* PROBLEM TO SOLVE *
Identify all lines in the data containing the string "with". Copy them out.

········

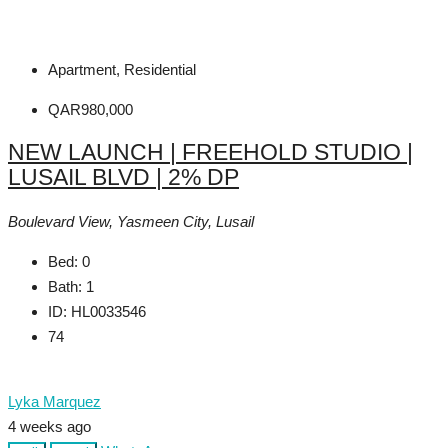
Apartment, Residential
QAR980,000
NEW LAUNCH | FREEHOLD STUDIO |
LUSAIL BLVD | 2% DP
Boulevard View, Yasmeen City, Lusail
Bed:
0
Bath:
1
ID:
HL0033546
74
Lyka Marquez
4 weeks ago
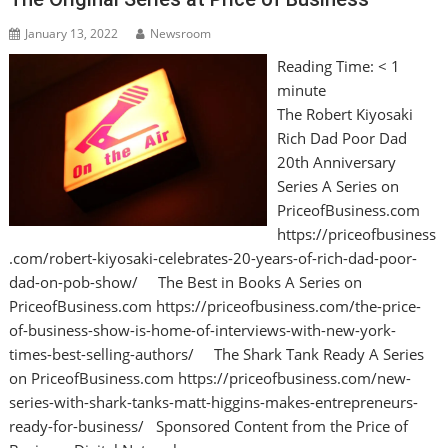
January 13, 2022
Newsroom
Reading Time:
< 1
minute
The Robert Kiyosaki
Rich Dad Poor Dad
20th Anniversary
Series A Series on
PriceofBusiness.com
https://priceofbusiness
.com/robert-kiyosaki-celebrates-20-years-of-rich-dad-poor-
dad-on-pob-show/ The Best in Books A Series on
PriceofBusiness.com https://priceofbusiness.com/the-price-
of-business-show-is-home-of-interviews-with-new-york-
times-best-selling-authors/ The Shark Tank Ready A Series
on PriceofBusiness.com https://priceofbusiness.com/new-
series-with-shark-tanks-matt-higgins-makes-entrepreneurs-
ready-for-business/ Sponsored Content from the Price of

········

* EXERCISE RESPONSE *
of-business-show-is-home-of-interviews-with-new-york-
series-with-shark-tanks-matt-higgins-makes-entrepreneurs-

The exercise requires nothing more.